## ПОСТАВЛЕННАЯ ЗАДАЧА 1
Пожалуйста, замени в записях «roll» на «tilt», начиная со строки с «pose: elev=250.6 azim=242.0» и заканчивая строкой с «Dot at: (209, 292)». Выведи только эти строки, больше ничего в них не меняя.

## ПРИВЕДЁННЫЙ ОТРЫВОК
----

Между тем я не помню, чтобы в рыцарских романах, которые мне довелось прочитать, им же несть числа, кто-нибудь из оруженосцев так много разговаривал со своим господином, как ты. ‹…› Из всего, что я тебе сказал, Санчо, ты должен вывести заключение, что не следует забывать разницу между господином и слугой, дворянином и холопом, рыцарем и оруженосцем. А потому отныне мы будем относиться друг к другу с бóльшим уважением и перестанем друг над другом шутки шутить[864].
Бедняга Дон Кихот, поддавшись власти книжной речи, полагает, что ему подвластна речь вообще, тогда как само повествование о нем реализует всю речевую свободу, которую он думает отобрать у своего оруженосца! Так что когда Дон Кихот выставляет себя защитником социальных различий, они не выглядят слишком правдоподобно.
Всем заправляет вымысел
Всем заправляет вымысел
Санчо пришел в ужас от идеи дожидаться Дон Кихота три дня. А вот обратное испытание: в Сьерре-Морене Дон Кихот вздумал подражать любовным безумствам Амадиса и Роланда. Он хочет безумствовать в одиночестве, в то время как Санчо должен почтительно донести до Дульсинеи весть о его мучениях. В ожидании его возвращения он будет кувыркаться в воздухе нагишом и питаться корнями… Странное ожидание, где всем заправляет вымысел. Дон Кихот подражает не просто книгам, но безумию, прославляемому в романах: получается безумие в квадрате. И от него Дон Кихот рискует не оправиться. Его весть никогда не достигнет адресата. Ведь, написав высокопарное письмо в памятной книжке Карденьо, он забыл вручить его Санчо Пансе. А тот, встретив на пути кюре и цирюльника, не стал выполнять свою миссию. Он не встретился с Дульсинеей. Он легко дал себя убедить вернуться в лес, найти там своего хозяина, «вызволить его оттуда и доставить в село, а там уж они попытаются сыскать средство от столь необычайного помешательства»[865]. Для того уже подготовлена целая комедия, усложненная появлением в лесу героев из истории Карденьо. Санчо полностью выдумывает чудный «реалистический» рассказ о своей встрече с Дульсинеей. Это свидание, в ожидании которого сгорал Дон Кихот, состоялось лишь в выдумках его посланника.

----

## ФРАГМЕНТЫ НАБОРА ДАННЫХ
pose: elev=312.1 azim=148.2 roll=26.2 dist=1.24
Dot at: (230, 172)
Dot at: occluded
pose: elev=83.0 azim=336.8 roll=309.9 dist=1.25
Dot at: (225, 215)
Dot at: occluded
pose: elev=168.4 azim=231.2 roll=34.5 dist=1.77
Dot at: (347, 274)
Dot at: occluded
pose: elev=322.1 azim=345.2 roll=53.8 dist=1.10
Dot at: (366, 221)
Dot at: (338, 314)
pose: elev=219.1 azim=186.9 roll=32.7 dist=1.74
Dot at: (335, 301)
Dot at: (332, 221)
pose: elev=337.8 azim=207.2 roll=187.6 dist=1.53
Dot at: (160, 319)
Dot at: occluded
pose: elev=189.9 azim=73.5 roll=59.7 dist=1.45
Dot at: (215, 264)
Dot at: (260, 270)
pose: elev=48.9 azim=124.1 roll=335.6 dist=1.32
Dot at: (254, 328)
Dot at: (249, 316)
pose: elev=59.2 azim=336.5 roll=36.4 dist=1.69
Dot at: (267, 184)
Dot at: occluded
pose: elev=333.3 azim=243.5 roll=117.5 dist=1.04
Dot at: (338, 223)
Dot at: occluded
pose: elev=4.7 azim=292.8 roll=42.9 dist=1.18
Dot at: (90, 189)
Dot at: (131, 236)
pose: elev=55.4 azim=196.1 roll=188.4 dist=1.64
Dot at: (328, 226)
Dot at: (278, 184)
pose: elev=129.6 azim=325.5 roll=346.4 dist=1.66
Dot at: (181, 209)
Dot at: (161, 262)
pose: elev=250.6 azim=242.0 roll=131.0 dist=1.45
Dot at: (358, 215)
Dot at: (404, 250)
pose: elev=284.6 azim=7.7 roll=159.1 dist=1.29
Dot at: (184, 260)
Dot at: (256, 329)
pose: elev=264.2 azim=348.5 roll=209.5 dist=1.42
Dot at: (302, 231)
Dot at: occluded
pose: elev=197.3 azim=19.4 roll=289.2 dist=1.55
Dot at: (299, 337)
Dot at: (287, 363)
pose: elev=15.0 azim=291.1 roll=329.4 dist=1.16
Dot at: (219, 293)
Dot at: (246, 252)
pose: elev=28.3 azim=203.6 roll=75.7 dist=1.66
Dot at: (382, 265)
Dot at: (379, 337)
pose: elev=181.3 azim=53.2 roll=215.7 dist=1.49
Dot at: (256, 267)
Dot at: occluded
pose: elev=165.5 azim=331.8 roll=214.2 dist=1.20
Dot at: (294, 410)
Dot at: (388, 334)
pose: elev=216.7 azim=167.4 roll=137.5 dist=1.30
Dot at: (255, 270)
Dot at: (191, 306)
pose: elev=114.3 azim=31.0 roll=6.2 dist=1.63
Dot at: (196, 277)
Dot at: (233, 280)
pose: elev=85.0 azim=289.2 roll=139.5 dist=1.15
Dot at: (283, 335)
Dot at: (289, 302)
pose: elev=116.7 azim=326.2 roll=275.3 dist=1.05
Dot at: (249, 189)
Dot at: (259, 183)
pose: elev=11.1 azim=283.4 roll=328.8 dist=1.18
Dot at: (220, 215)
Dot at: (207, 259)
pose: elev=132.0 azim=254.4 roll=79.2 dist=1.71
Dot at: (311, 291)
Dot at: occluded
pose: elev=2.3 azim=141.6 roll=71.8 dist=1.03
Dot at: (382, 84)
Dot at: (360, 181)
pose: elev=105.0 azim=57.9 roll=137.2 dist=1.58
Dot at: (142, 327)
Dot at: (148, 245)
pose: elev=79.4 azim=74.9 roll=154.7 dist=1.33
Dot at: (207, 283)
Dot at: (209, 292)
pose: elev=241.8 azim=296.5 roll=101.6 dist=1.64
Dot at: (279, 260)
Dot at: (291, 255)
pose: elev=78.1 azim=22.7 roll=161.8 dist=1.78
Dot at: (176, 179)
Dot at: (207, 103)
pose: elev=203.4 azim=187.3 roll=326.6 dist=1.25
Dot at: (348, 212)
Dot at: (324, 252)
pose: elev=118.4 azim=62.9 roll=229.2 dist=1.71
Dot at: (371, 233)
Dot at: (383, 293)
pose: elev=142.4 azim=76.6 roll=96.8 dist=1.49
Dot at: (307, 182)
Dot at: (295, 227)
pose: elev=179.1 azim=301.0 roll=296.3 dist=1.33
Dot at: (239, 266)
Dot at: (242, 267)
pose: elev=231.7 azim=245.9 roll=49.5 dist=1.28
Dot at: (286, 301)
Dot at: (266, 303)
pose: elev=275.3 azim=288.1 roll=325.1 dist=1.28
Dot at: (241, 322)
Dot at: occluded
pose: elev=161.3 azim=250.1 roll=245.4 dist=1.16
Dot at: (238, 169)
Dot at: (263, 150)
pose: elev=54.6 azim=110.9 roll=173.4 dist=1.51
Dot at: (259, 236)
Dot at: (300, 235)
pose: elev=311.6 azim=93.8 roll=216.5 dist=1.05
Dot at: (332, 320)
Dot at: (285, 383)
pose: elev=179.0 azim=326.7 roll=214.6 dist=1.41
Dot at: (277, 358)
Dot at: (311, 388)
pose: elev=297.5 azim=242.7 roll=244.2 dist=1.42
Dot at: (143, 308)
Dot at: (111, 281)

----

## ПОСТАВЛЕННАЯ ЗАДАЧА 2
Перепиши слово в слово фрагмент отрывка о Дон Кихоте, начиная со слов «Между тем я» и заканчивая словами «выглядят слишком правдоподобно.».

## ПИСЬМЕННОЕ РЕШЕНИЕ 1
pose: elev=250.6 azim=242.0 tilt=131.0 dist=1.45
Dot at: (358, 215)
Dot at: (404, 250)
pose: elev=284.6 azim=7.7 tilt=159.1 dist=1.29
Dot at: (184, 260)
Dot at: (256, 329)
pose: elev=264.2 azim=348.5 tilt=209.5 dist=1.42
Dot at: (302, 231)
Dot at: occluded
pose: elev=197.3 azim=19.4 tilt=289.2 dist=1.55
Dot at: (299, 337)
Dot at: (287, 363)
pose: elev=15.0 azim=291.1 tilt=329.4 dist=1.16
Dot at: (219, 293)
Dot at: (246, 252)
pose: elev=28.3 azim=203.6 tilt=75.7 dist=1.66
Dot at: (382, 265)
Dot at: (379, 337)
pose: elev=181.3 azim=53.2 tilt=215.7 dist=1.49
Dot at: (256, 267)
Dot at: occluded
pose: elev=165.5 azim=331.8 tilt=214.2 dist=1.20
Dot at: (294, 410)
Dot at: (388, 334)
pose: elev=216.7 azim=167.4 tilt=137.5 dist=1.30
Dot at: (255, 270)
Dot at: (191, 306)
pose: elev=114.3 azim=31.0 tilt=6.2 dist=1.63
Dot at: (196, 277)
Dot at: (233, 280)
pose: elev=85.0 azim=289.2 tilt=139.5 dist=1.15
Dot at: (283, 335)
Dot at: (289, 302)
pose: elev=116.7 azim=326.2 tilt=275.3 dist=1.05
Dot at: (249, 189)
Dot at: (259, 183)
pose: elev=11.1 azim=283.4 tilt=328.8 dist=1.18
Dot at: (220, 215)
Dot at: (207, 259)
pose: elev=132.0 azim=254.4 tilt=79.2 dist=1.71
Dot at: (311, 291)
Dot at: occluded
pose: elev=2.3 azim=141.6 tilt=71.8 dist=1.03
Dot at: (382, 84)
Dot at: (360, 181)
pose: elev=105.0 azim=57.9 tilt=137.2 dist=1.58
Dot at: (142, 327)
Dot at: (148, 245)
pose: elev=79.4 azim=74.9 tilt=154.7 dist=1.33
Dot at: (207, 283)
Dot at: (209, 292)

## ПИСЬМЕННОЕ РЕШЕНИЕ 2
Между тем я не помню, чтобы в рыцарских романах, которые мне довелось прочитать, им же несть числа, кто-нибудь из оруженосцев так много разговаривал со своим господином, как ты. ‹…› Из всего, что я тебе сказал, Санчо, ты должен вывести заключение, что не следует забывать разницу между господином и слугой, дворянином и холопом, рыцарем и оруженосцем. А потому отныне мы будем относиться друг к другу с бóльшим уважением и перестанем друг над другом шутки шутить[864].
Бедняга Дон Кихот, поддавшись власти книжной речи, полагает, что ему подвластна речь вообще, тогда как само повествование о нем реализует всю речевую свободу, которую он думает отобрать у своего оруженосца! Так что когда Дон Кихот выставляет себя защитником социальных различий, они не выглядят слишком правдоподобно.